# HOW TO COMPLETE THIS TASK
From the entries below, determine the number of lines that contain "failed". Give that number by itself.

Dataset entries:
<<<<

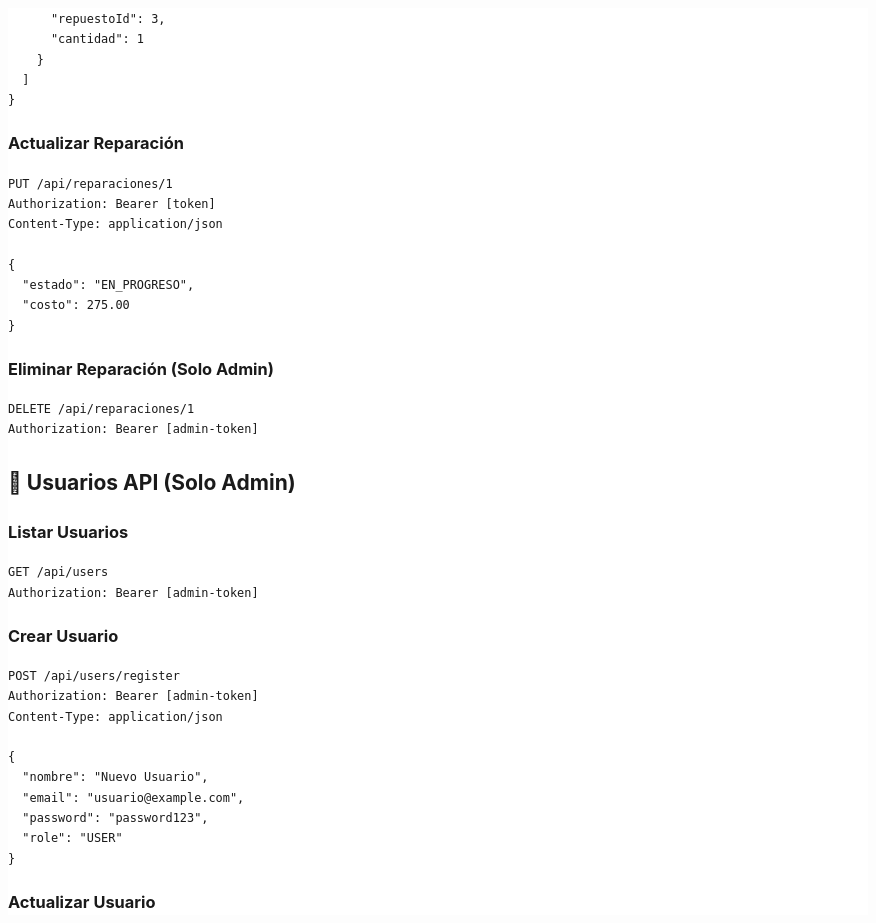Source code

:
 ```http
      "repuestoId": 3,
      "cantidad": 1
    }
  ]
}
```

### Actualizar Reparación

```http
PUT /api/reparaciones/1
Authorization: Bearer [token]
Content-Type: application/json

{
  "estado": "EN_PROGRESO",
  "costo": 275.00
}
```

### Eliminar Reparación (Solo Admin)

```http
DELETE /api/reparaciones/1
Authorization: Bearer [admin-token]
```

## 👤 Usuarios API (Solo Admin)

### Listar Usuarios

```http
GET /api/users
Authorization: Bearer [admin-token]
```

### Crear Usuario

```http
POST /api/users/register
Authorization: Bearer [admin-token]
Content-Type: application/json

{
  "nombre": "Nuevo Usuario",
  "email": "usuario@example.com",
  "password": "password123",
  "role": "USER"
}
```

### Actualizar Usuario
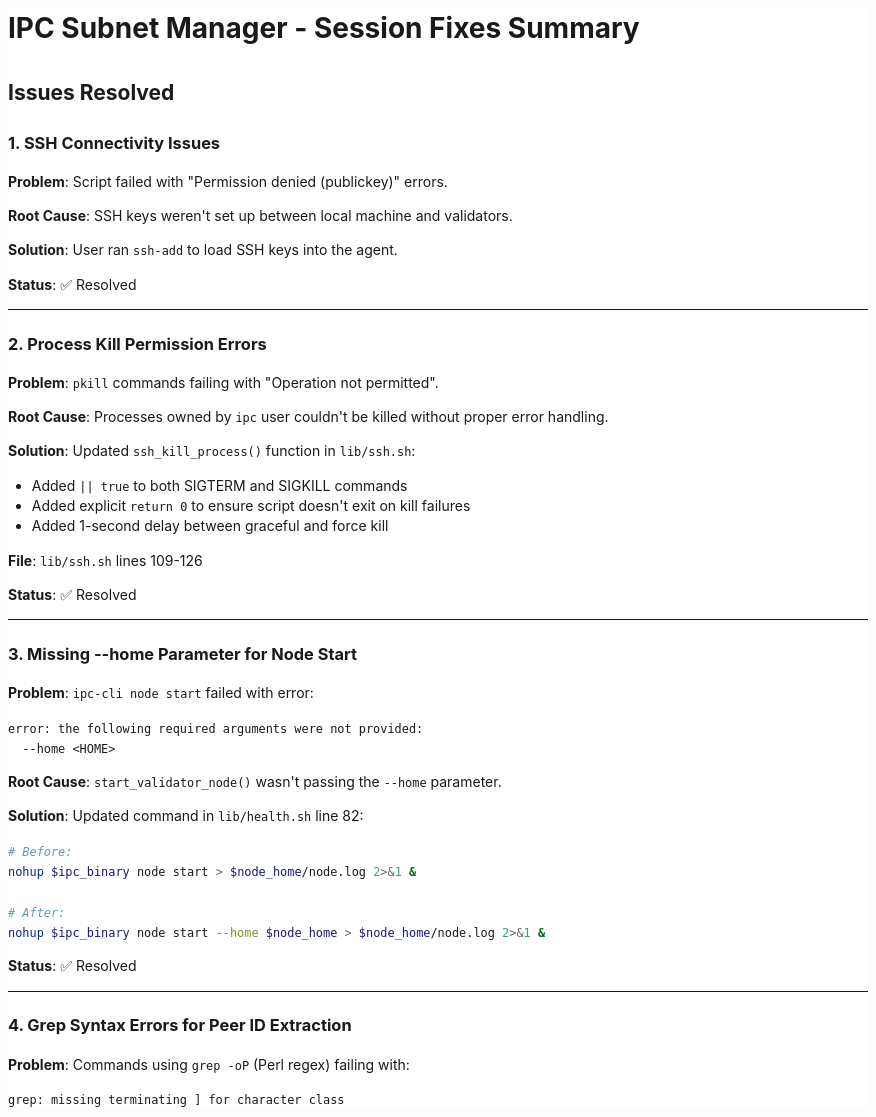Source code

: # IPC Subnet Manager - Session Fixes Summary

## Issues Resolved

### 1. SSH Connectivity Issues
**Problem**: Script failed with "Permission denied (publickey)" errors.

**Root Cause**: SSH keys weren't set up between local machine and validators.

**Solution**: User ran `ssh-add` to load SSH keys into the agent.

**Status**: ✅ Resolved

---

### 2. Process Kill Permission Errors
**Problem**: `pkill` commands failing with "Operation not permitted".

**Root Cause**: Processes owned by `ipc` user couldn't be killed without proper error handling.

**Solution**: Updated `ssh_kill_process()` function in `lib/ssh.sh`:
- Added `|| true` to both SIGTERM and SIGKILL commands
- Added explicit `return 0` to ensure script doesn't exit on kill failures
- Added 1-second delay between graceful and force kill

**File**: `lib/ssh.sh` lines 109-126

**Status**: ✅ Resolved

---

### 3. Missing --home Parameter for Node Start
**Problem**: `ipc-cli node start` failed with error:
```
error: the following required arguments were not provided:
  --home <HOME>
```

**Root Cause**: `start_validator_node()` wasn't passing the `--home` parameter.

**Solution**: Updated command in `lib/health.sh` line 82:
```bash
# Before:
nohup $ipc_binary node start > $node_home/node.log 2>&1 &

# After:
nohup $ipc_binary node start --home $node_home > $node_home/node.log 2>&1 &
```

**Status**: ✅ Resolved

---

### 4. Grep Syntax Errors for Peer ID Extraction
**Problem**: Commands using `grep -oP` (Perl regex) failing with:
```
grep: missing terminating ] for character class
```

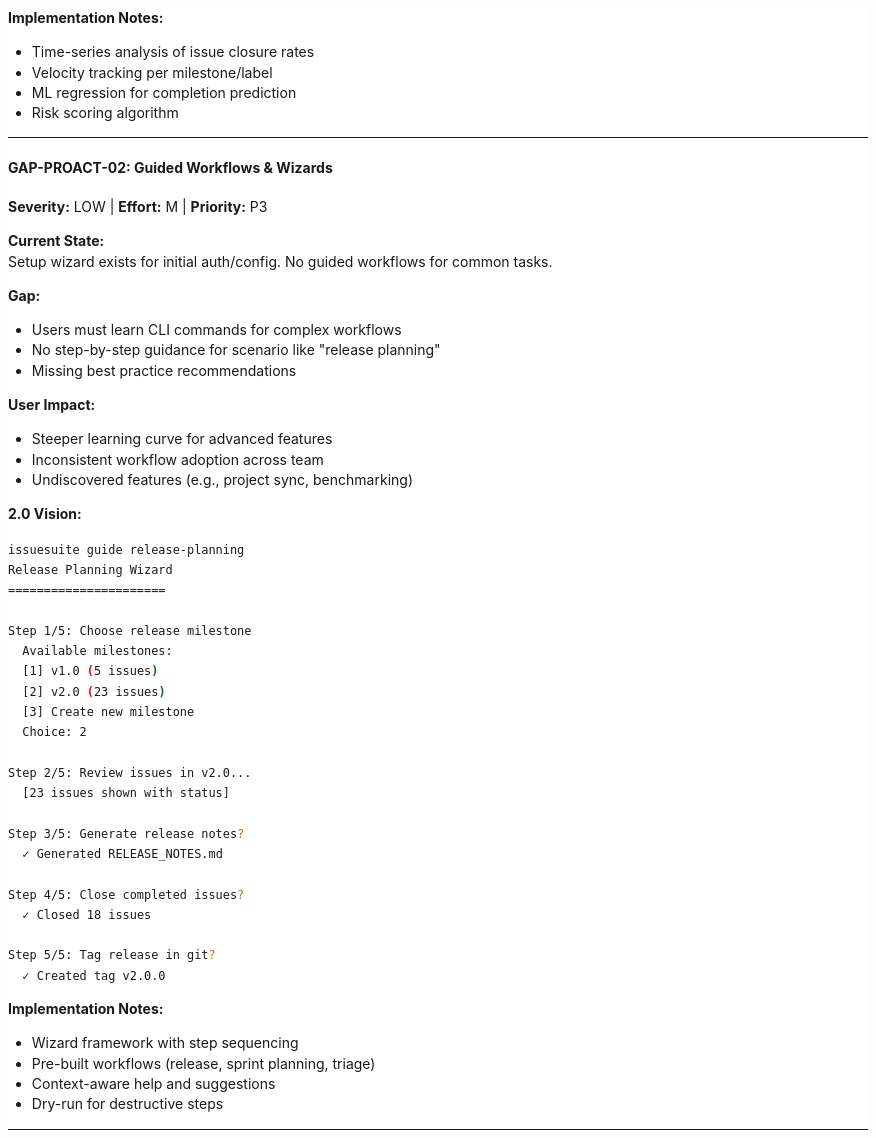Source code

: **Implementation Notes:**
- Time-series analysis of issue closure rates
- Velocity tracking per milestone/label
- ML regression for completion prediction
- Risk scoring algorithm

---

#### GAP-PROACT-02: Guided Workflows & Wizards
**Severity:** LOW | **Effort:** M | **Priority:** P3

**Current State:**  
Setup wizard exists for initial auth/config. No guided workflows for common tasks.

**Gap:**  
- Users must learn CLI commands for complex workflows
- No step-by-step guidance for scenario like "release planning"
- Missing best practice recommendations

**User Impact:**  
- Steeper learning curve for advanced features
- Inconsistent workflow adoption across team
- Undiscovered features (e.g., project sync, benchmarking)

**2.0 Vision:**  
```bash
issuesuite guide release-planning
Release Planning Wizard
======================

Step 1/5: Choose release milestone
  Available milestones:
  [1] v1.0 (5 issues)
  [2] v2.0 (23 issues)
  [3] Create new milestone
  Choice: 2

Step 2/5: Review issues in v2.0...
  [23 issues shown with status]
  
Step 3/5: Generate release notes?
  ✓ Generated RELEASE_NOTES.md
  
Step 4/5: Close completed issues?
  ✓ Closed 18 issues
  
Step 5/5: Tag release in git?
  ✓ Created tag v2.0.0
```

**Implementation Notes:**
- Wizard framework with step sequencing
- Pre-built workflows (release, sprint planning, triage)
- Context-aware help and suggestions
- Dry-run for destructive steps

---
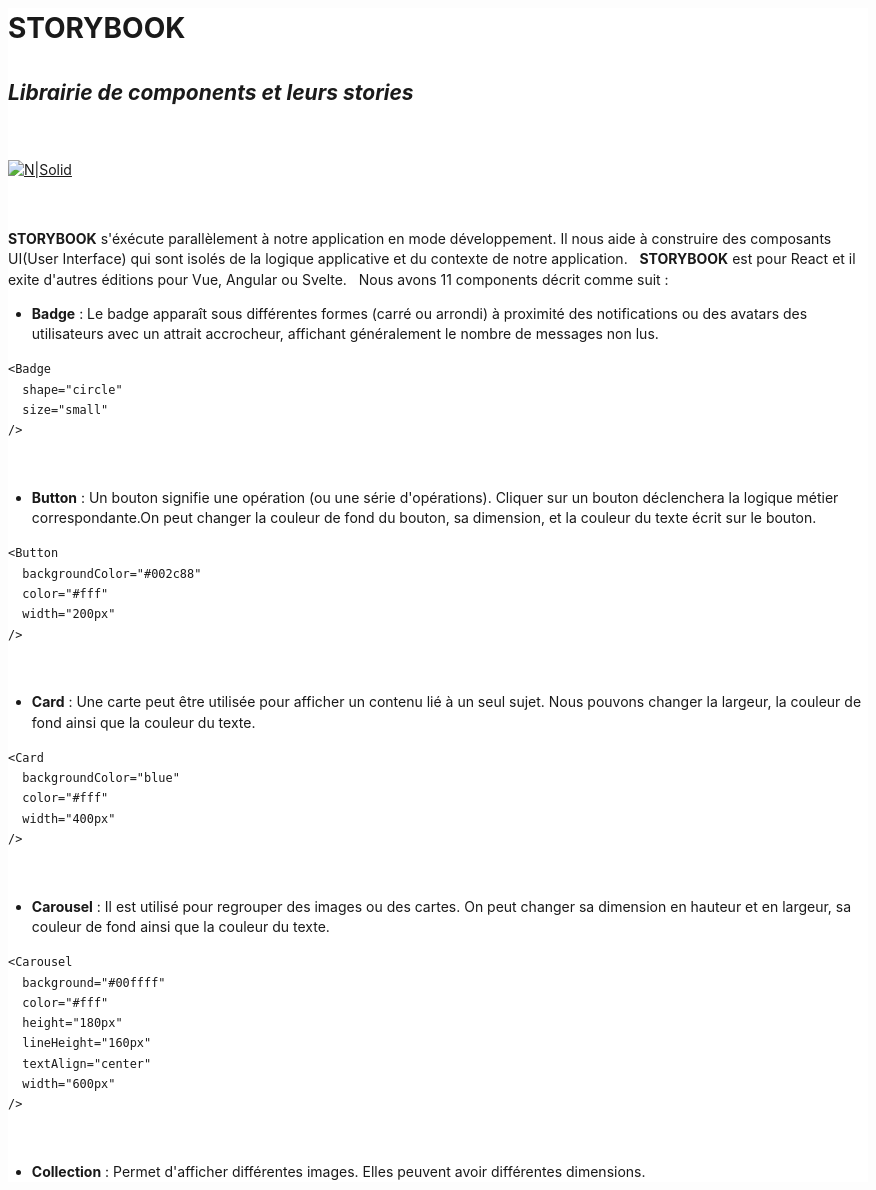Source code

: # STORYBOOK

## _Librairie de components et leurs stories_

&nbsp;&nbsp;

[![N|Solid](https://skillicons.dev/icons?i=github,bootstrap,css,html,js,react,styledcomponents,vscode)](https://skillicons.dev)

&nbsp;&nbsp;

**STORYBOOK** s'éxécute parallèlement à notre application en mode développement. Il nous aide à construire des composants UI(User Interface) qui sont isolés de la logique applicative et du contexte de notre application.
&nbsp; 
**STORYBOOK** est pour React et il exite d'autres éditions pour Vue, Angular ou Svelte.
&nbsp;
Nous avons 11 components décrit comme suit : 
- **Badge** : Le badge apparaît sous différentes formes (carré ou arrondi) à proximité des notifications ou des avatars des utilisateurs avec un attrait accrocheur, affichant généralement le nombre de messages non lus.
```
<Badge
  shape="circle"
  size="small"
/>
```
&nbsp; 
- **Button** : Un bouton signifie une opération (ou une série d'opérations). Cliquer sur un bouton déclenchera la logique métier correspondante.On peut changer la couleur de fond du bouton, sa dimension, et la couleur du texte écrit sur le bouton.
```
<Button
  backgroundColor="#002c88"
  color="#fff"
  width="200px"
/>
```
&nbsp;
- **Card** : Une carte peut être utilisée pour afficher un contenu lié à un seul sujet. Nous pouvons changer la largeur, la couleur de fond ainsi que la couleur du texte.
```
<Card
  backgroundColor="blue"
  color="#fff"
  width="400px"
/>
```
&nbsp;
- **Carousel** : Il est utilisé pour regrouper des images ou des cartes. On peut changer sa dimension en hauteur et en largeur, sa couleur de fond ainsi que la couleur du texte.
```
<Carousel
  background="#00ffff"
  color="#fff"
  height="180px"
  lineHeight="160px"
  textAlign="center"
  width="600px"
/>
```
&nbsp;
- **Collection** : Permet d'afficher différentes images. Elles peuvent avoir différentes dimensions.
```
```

>>>>

# REPLY TO THE TASK
2